Tuesday, December 19, 2006

sinking..

life has been sucking. still trying to deal with post-break-up feelings. i feel really happy one minute then the next i'm in the sulking mode. i guess it's common but i do not like the sulking part. also i was really excited to start my new job at the cancer center but yesterdays training was all about having cancer and how sick the patients are and it's not a happy atmosphere. i seriously do not know if this was the best choice for me now. being sad all day at work then coming home to an empty home is a little to much to deal with. i can't even stay unemployed for a bit cause when tom was here the bills were cut in half and he left me with every single bill including the apartment. i can't even move into a smaller apartment because it's a 200 dollar transferring fee to move plus rent. geezus. today was my last day at university (the happy upbeat hospital.) what did i do?

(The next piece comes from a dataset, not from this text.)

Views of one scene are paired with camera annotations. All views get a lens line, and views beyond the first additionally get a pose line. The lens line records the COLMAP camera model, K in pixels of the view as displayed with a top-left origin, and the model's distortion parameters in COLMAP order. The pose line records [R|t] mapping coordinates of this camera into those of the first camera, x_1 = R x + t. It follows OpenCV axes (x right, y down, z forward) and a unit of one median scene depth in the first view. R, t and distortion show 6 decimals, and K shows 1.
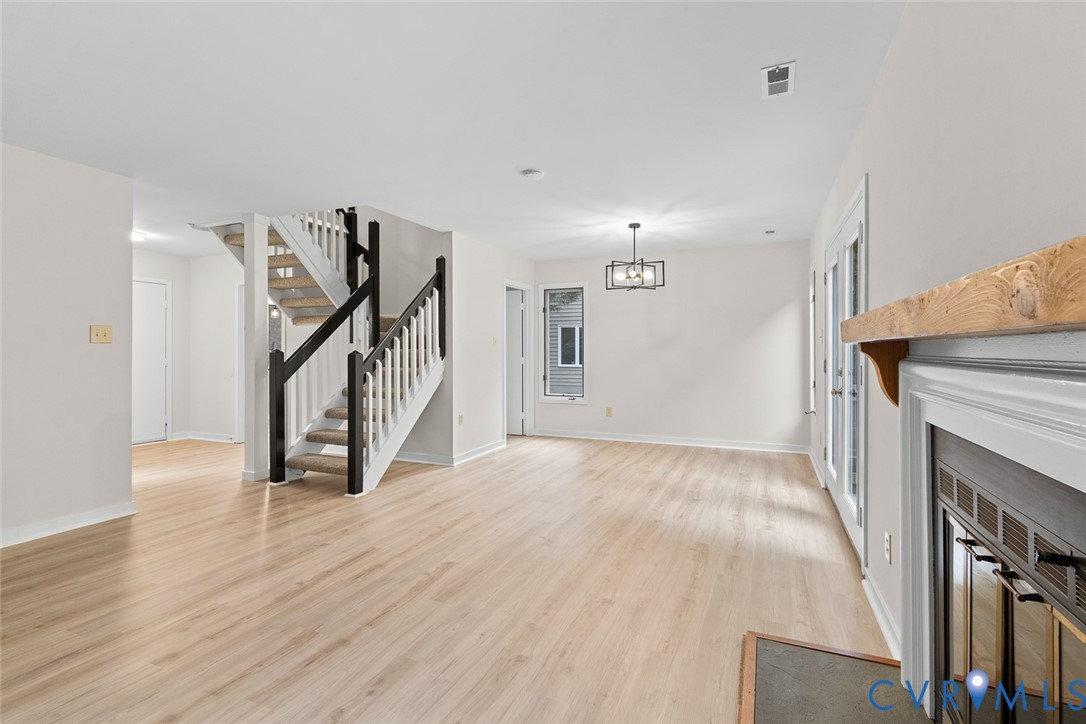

last night i was able to laugh and smile for a bit. picked up veronica guess and her boyfriend and we went to scuba's for b-b-q and football game. took vee and danny back to their place cause they were going to bennanigans and i went to scuba's where we then headed to the mix and joey's. i started getting a little sad again so cros took me back to scuba's to get my car and i was home and in bed before 2:00 a.m.

my aunts left back to italy today. i feel guilty because they were here for three weeks and i only spent two days with them. i didn't even spend two complete days with them. 30 minutes here. 1 hour there. sad.

i'm such a sulker. i should stop dwelling. it's hard.